Everywhere you can see we are preparing for war. We have given blood for the wounded. We have begun signing up at army recruitment offices. We have declared the attacks acts of war and written the President a $2 billion blank check to fight World War III.
Since no one has taken responsibility for the attack, we have begun the speedy process of assigning blame.
Right now the finger seems to point to Osama bin Laden harbored in Afghanistan by the Taliban government. Bin Laden has long been a worthy target for arrest, capture and trial, for planning and carrying out terrorist attacks. Afghanistan has long been a Cold War battleground upon which America and the Soviet Union maneuvered.

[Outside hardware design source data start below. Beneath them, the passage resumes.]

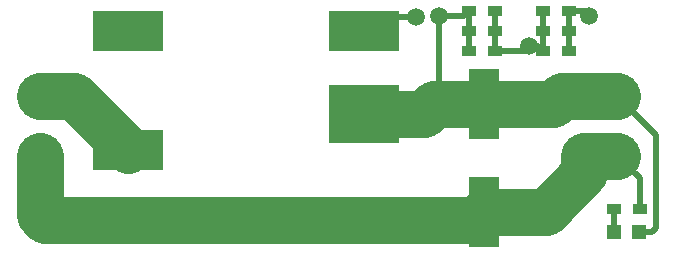
<source format=gtl>
%TF.GenerationSoftware,KiCad,Pcbnew,(2015-04-23 BZR 5622)-product*%
%TF.CreationDate,2015-05-03T17:33:37+02:00*%
%TF.JobID,KIS-3R33S_breakout,4B49532D33523333535F627265616B6F,0.12.d*%
%TF.FileFunction,Copper,L1,Top,Signal*%
%FSLAX46Y46*%
G04 Gerber Fmt 4.6, Leading zero omitted, Abs format (unit mm)*
G04 Created by KiCad (PCBNEW (2015-04-23 BZR 5622)-product) date Sun 03 May 2015 05:33:37 PM CEST*
%MOMM*%
G01*
G04 APERTURE LIST*
%ADD10C,0.100000*%
%ADD11C,1.500000*%
%ADD12R,1.200000X0.900000*%
%ADD13C,2.000000*%
%ADD14R,6.000000X3.500000*%
%ADD15R,6.000000X5.000000*%
%ADD16R,1.198880X1.198880*%
%ADD17R,2.500000X6.000000*%
%ADD18C,0.500000*%
%ADD19C,4.000000*%
G04 APERTURE END LIST*
D10*
D11*
X166350000Y-90730000D03*
X173970000Y-93270000D03*
X179050000Y-90730000D03*
D12*
X175200000Y-93700000D03*
X177400000Y-93700000D03*
X175200000Y-92000000D03*
X177400000Y-92000000D03*
X175200000Y-90300000D03*
X177400000Y-90300000D03*
X168900000Y-93700000D03*
X171100000Y-93700000D03*
X168900000Y-92000000D03*
X171100000Y-92000000D03*
D13*
X181450000Y-97460000D03*
X181450000Y-102540000D03*
X132550000Y-102540000D03*
X132550000Y-97460000D03*
D14*
X140000000Y-92000000D03*
X140000000Y-102000000D03*
X140000000Y-108000000D03*
X160000000Y-108000000D03*
D15*
X160000000Y-99000000D03*
D14*
X160000000Y-92000000D03*
D16*
X183299020Y-109000000D03*
X181200980Y-109000000D03*
D12*
X181150000Y-107000000D03*
X183350000Y-107000000D03*
X168900000Y-90300000D03*
X171100000Y-90300000D03*
D17*
X170150000Y-98150000D03*
X170150000Y-107250000D03*
D11*
X164400000Y-90800000D03*
D18*
X184398460Y-109000000D02*
X184750000Y-108648460D01*
X183299020Y-109000000D02*
X184398460Y-109000000D01*
X184750000Y-100760000D02*
X181450000Y-97460000D01*
X184750000Y-108648460D02*
X184750000Y-100760000D01*
X168900000Y-90300000D02*
X168900000Y-92000000D01*
X168900000Y-92000000D02*
X168900000Y-93700000D01*
X168470000Y-90730000D02*
X168900000Y-90300000D01*
X166350000Y-90730000D02*
X168470000Y-90730000D01*
D19*
X170150000Y-98150000D02*
X176050000Y-98150000D01*
X176740000Y-97460000D02*
X181450000Y-97460000D01*
X176050000Y-98150000D02*
X176740000Y-97460000D01*
X160000000Y-99000000D02*
X165100000Y-99000000D01*
X165950000Y-98150000D02*
X170150000Y-98150000D01*
X165100000Y-99000000D02*
X165950000Y-98150000D01*
D18*
X166350000Y-97750000D02*
X166350000Y-90730000D01*
X165950000Y-98150000D02*
X166350000Y-97750000D01*
X181200980Y-107050980D02*
X181150000Y-107000000D01*
X181200980Y-109000000D02*
X181200980Y-107050980D01*
D19*
X135460000Y-97460000D02*
X140000000Y-102000000D01*
X135460000Y-97460000D02*
X132550000Y-97460000D01*
D18*
X183350000Y-104440000D02*
X181450000Y-102540000D01*
X183350000Y-107000000D02*
X183350000Y-104440000D01*
X179000000Y-90780000D02*
X179050000Y-90730000D01*
X177400000Y-90300000D02*
X177400000Y-92000000D01*
X177400000Y-92000000D02*
X177400000Y-93700000D01*
X178620000Y-90300000D02*
X179050000Y-90730000D01*
X177400000Y-90300000D02*
X178620000Y-90300000D01*
D19*
X169400000Y-108000000D02*
X170150000Y-107250000D01*
X181450000Y-102540000D02*
X178660000Y-102540000D01*
X175400000Y-107250000D02*
X170150000Y-107250000D01*
X178660000Y-103990000D02*
X175400000Y-107250000D01*
X178660000Y-102540000D02*
X178660000Y-103990000D01*
X169400000Y-108000000D02*
X160000000Y-108000000D01*
X133000000Y-108000000D02*
X140000000Y-108000000D01*
X132550000Y-107550000D02*
X133000000Y-108000000D01*
X132550000Y-102540000D02*
X132550000Y-107550000D01*
X140000000Y-108000000D02*
X160000000Y-108000000D01*
D18*
X173540000Y-93700000D02*
X173970000Y-93270000D01*
X173970000Y-93270000D02*
X174770000Y-93270000D01*
X164100000Y-90939340D02*
X164239340Y-90800000D01*
X164239340Y-90800000D02*
X164400000Y-90800000D01*
X174770000Y-93270000D02*
X175200000Y-93700000D01*
X175200000Y-93700000D02*
X175200000Y-92000000D01*
X175200000Y-92000000D02*
X175200000Y-90300000D01*
X171100000Y-93700000D02*
X173540000Y-93700000D01*
X171100000Y-92000000D02*
X171100000Y-93700000D01*
X171100000Y-92000000D02*
X171100000Y-90300000D01*
X161200000Y-90800000D02*
X160000000Y-92000000D01*
X164400000Y-90800000D02*
X161200000Y-90800000D01*
M02*

</source>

Bush spoke Wednesday about punishing not just those involved in the attacks, but also the countries who tolerated the presence of terrorists on their soil. The unstated reference was to Afghanistan. Already the voices in Congress have been retributive and angry. Rep. Zell Miller (D-Ga.) said on Wednesday that the U.S. should simply, “bomb the hell out of [Afghanistan].”

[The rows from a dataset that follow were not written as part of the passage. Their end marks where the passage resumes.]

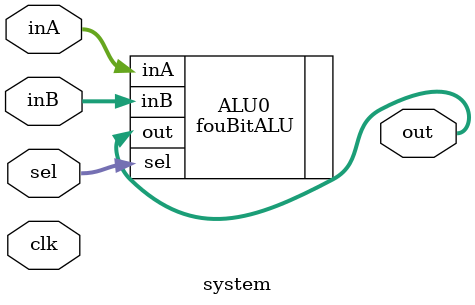
<source format=v>
module system(clk, sel, inA, inB, out);
	input clk;
	input[2:0]sel;
	input[3:0]inA, inB;
	output[3:0]out;
	
	fouBitALU ALU0(.inA(inA), .inB(inB), .sel(sel), .out(out));
	
endmodule
</source>
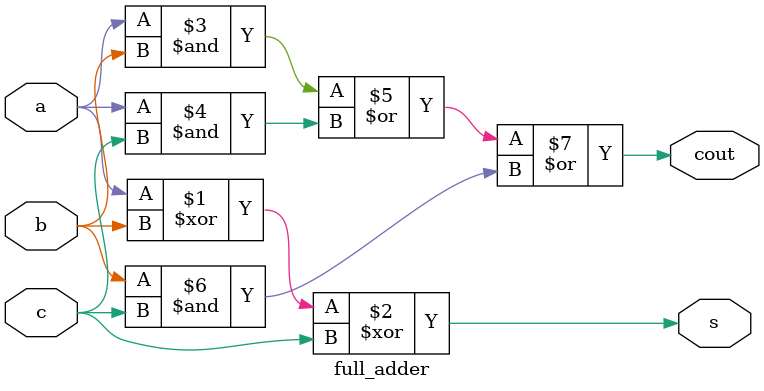
<source format=v>

module full_adder( 
  a, b, c, s, cout
);
  input a, b, c;
  output s, cout;

  wire a, b, c, s, cout;

  assign s = a ^ b ^ c;
  assign cout = (a&b) | (a&c) | (b&c);

endmodule

</source>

Afghanistan is not a photogenic country. Four years of famine, 22 years of war and a repressive, uneducated, fundamentalist regime has not improved its face to the world. It has no oil, and its strategic value was mostly lost after the end of the Cold War. Oil companies would still love to build a pipeline through Afghanistan, but other than a corridor between the Middle East and Russia or China, it has little international value. The Taliban’s actions, such as destroying ancient Buddhist statues, have not endeared them to the Islamic world any more than to the western. The only country that recognizes the Taliban government is Pakistan, the country where many of the Taliban leaders were first indoctrinated in refugee camps they fled to as children during the protracted civil war.